## Dataset records
▼

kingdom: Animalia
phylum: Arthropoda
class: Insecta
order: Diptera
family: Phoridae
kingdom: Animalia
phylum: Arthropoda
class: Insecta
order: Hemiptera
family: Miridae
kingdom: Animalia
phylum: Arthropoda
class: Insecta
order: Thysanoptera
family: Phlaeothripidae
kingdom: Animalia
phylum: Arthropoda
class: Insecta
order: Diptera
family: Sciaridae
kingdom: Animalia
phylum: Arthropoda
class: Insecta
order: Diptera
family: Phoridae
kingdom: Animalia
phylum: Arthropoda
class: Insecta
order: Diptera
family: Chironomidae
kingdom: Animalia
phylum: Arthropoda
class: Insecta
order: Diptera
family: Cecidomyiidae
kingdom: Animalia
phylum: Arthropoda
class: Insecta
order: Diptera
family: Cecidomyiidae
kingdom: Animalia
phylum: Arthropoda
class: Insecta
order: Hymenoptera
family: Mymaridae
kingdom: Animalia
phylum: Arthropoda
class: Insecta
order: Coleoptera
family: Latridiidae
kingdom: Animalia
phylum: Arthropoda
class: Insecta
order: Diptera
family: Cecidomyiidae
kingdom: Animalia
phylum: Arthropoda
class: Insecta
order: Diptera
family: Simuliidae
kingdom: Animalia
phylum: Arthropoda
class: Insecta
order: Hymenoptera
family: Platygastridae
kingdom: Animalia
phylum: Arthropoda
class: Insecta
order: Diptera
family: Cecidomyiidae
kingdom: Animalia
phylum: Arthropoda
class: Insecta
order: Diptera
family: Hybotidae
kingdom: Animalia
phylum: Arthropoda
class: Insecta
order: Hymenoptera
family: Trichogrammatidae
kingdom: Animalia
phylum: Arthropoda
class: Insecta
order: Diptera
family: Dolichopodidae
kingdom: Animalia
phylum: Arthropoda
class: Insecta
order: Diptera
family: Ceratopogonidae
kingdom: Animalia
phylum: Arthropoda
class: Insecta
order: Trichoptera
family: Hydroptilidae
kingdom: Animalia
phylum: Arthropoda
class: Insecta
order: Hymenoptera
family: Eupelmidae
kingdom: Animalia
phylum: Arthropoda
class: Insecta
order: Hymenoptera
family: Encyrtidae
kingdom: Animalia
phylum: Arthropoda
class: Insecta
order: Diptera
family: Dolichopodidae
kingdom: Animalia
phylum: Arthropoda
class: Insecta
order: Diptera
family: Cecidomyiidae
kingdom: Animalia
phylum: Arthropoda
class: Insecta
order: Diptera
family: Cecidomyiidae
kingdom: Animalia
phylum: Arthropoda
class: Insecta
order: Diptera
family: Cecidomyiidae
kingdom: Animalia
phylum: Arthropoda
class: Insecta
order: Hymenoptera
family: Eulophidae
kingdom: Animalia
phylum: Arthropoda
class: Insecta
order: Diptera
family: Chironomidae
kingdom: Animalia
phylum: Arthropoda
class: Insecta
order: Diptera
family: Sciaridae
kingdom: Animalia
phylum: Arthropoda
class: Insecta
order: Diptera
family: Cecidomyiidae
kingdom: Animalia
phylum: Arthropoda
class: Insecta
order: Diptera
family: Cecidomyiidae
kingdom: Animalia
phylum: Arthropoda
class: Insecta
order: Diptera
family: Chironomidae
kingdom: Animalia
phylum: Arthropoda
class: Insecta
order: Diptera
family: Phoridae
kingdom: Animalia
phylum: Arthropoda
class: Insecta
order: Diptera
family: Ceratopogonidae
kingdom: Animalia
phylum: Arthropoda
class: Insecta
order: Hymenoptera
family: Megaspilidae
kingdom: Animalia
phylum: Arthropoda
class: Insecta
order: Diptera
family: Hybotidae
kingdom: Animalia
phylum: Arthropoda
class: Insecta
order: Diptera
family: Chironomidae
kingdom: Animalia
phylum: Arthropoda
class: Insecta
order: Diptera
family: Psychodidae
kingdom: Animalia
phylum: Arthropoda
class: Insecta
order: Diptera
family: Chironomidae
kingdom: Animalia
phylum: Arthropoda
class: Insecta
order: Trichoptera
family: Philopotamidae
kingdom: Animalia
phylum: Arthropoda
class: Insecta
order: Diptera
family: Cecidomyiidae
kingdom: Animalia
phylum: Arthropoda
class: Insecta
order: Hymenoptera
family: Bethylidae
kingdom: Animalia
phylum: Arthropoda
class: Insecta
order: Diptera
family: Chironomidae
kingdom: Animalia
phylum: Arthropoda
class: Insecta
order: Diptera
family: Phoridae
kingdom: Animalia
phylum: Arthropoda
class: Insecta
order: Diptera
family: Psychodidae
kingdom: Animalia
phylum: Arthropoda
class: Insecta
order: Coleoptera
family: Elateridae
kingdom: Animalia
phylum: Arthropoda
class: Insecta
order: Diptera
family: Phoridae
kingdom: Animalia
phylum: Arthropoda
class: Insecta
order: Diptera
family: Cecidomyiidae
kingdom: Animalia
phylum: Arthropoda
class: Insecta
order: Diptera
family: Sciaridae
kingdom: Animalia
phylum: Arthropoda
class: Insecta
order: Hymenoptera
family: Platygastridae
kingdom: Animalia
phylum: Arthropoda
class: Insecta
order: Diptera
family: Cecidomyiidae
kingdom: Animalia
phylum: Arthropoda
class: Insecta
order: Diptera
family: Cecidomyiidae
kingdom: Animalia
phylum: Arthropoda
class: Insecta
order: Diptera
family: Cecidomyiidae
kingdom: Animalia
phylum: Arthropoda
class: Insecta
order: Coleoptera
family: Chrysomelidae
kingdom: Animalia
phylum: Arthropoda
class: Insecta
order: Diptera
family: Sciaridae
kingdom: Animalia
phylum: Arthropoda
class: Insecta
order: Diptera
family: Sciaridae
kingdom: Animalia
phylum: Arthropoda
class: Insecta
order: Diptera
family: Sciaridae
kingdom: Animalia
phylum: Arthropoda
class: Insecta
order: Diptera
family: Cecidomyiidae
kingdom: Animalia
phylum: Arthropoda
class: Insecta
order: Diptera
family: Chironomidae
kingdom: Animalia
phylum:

▲

## Task statement
Swap "family" for "taxonomic family" everywhere it appears in the data and write all the lines out again, leaving everything else unchanged.

## Solution for this task
kingdom: Animalia
phylum: Arthropoda
class: Insecta
order: Diptera
taxonomic family: Phoridae
kingdom: Animalia
phylum: Arthropoda
class: Insecta
order: Hemiptera
taxonomic family: Miridae
kingdom: Animalia
phylum: Arthropoda
class: Insecta
order: Thysanoptera
taxonomic family: Phlaeothripidae
kingdom: Animalia
phylum: Arthropoda
class: Insecta
order: Diptera
taxonomic family: Sciaridae
kingdom: Animalia
phylum: Arthropoda
class: Insecta
order: Diptera
taxonomic family: Phoridae
kingdom: Animalia
phylum: Arthropoda
class: Insecta
order: Diptera
taxonomic family: Chironomidae
kingdom: Animalia
phylum: Arthropoda
class: Insecta
order: Diptera
taxonomic family: Cecidomyiidae
kingdom: Animalia
phylum: Arthropoda
class: Insecta
order: Diptera
taxonomic family: Cecidomyiidae
kingdom: Animalia
phylum: Arthropoda
class: Insecta
order: Hymenoptera
taxonomic family: Mymaridae
kingdom: Animalia
phylum: Arthropoda
class: Insecta
order: Coleoptera
taxonomic family: Latridiidae
kingdom: Animalia
phylum: Arthropoda
class: Insecta
order: Diptera
taxonomic family: Cecidomyiidae
kingdom: Animalia
phylum: Arthropoda
class: Insecta
order: Diptera
taxonomic family: Simuliidae
kingdom: Animalia
phylum: Arthropoda
class: Insecta
order: Hymenoptera
taxonomic family: Platygastridae
kingdom: Animalia
phylum: Arthropoda
class: Insecta
order: Diptera
taxonomic family: Cecidomyiidae
kingdom: Animalia
phylum: Arthropoda
class: Insecta
order: Diptera
taxonomic family: Hybotidae
kingdom: Animalia
phylum: Arthropoda
class: Insecta
order: Hymenoptera
taxonomic family: Trichogrammatidae
kingdom: Animalia
phylum: Arthropoda
class: Insecta
order: Diptera
taxonomic family: Dolichopodidae
kingdom: Animalia
phylum: Arthropoda
class: Insecta
order: Diptera
taxonomic family: Ceratopogonidae
kingdom: Animalia
phylum: Arthropoda
class: Insecta
order: Trichoptera
taxonomic family: Hydroptilidae
kingdom: Animalia
phylum: Arthropoda
class: Insecta
order: Hymenoptera
taxonomic family: Eupelmidae
kingdom: Animalia
phylum: Arthropoda
class: Insecta
order: Hymenoptera
taxonomic family: Encyrtidae
kingdom: Animalia
phylum: Arthropoda
class: Insecta
order: Diptera
taxonomic family: Dolichopodidae
kingdom: Animalia
phylum: Arthropoda
class: Insecta
order: Diptera
taxonomic family: Cecidomyiidae
kingdom: Animalia
phylum: Arthropoda
class: Insecta
order: Diptera
taxonomic family: Cecidomyiidae
kingdom: Animalia
phylum: Arthropoda
class: Insecta
order: Diptera
taxonomic family: Cecidomyiidae
kingdom: Animalia
phylum: Arthropoda
class: Insecta
order: Hymenoptera
taxonomic family: Eulophidae
kingdom: Animalia
phylum: Arthropoda
class: Insecta
order: Diptera
taxonomic family: Chironomidae
kingdom: Animalia
phylum: Arthropoda
class: Insecta
order: Diptera
taxonomic family: Sciaridae
kingdom: Animalia
phylum: Arthropoda
class: Insecta
order: Diptera
taxonomic family: Cecidomyiidae
kingdom: Animalia
phylum: Arthropoda
class: Insecta
order: Diptera
taxonomic family: Cecidomyiidae
kingdom: Animalia
phylum: Arthropoda
class: Insecta
order: Diptera
taxonomic family: Chironomidae
kingdom: Animalia
phylum: Arthropoda
class: Insecta
order: Diptera
taxonomic family: Phoridae
kingdom: Animalia
phylum: Arthropoda
class: Insecta
order: Diptera
taxonomic family: Ceratopogonidae
kingdom: Animalia
phylum: Arthropoda
class: Insecta
order: Hymenoptera
taxonomic family: Megaspilidae
kingdom: Animalia
phylum: Arthropoda
class: Insecta
order: Diptera
taxonomic family: Hybotidae
kingdom: Animalia
phylum: Arthropoda
class: Insecta
order: Diptera
taxonomic family: Chironomidae
kingdom: Animalia
phylum: Arthropoda
class: Insecta
order: Diptera
taxonomic family: Psychodidae
kingdom: Animalia
phylum: Arthropoda
class: Insecta
order: Diptera
taxonomic family: Chironomidae
kingdom: Animalia
phylum: Arthropoda
class: Insecta
order: Trichoptera
taxonomic family: Philopotamidae
kingdom: Animalia
phylum: Arthropoda
class: Insecta
order: Diptera
taxonomic family: Cecidomyiidae
kingdom: Animalia
phylum: Arthropoda
class: Insecta
order: Hymenoptera
taxonomic family: Bethylidae
kingdom: Animalia
phylum: Arthropoda
class: Insecta
order: Diptera
taxonomic family: Chironomidae
kingdom: Animalia
phylum: Arthropoda
class: Insecta
order: Diptera
taxonomic family: Phoridae
kingdom: Animalia
phylum: Arthropoda
class: Insecta
order: Diptera
taxonomic family: Psychodidae
kingdom: Animalia
phylum: Arthropoda
class: Insecta
order: Coleoptera
taxonomic family: Elateridae
kingdom: Animalia
phylum: Arthropoda
class: Insecta
order: Diptera
taxonomic family: Phoridae
kingdom: Animalia
phylum: Arthropoda
class: Insecta
order: Diptera
taxonomic family: Cecidomyiidae
kingdom: Animalia
phylum: Arthropoda
class: Insecta
order: Diptera
taxonomic family: Sciaridae
kingdom: Animalia
phylum: Arthropoda
class: Insecta
order: Hymenoptera
taxonomic family: Platygastridae
kingdom: Animalia
phylum: Arthropoda
class: Insecta
order: Diptera
taxonomic family: Cecidomyiidae
kingdom: Animalia
phylum: Arthropoda
class: Insecta
order: Diptera
taxonomic family: Cecidomyiidae
kingdom: Animalia
phylum: Arthropoda
class: Insecta
order: Diptera
taxonomic family: Cecidomyiidae
kingdom: Animalia
phylum: Arthropoda
class: Insecta
order: Coleoptera
taxonomic family: Chrysomelidae
kingdom: Animalia
phylum: Arthropoda
class: Insecta
order: Diptera
taxonomic family: Sciaridae
kingdom: Animalia
phylum: Arthropoda
class: Insecta
order: Diptera
taxonomic family: Sciaridae
kingdom: Animalia
phylum: Arthropoda
class: Insecta
order: Diptera
taxonomic family: Sciaridae
kingdom: Animalia
phylum: Arthropoda
class: Insecta
order: Diptera
taxonomic family: Cecidomyiidae
kingdom: Animalia
phylum: Arthropoda
class: Insecta
order: Diptera
taxonomic family: Chironomidae
kingdom: Animalia
phylum:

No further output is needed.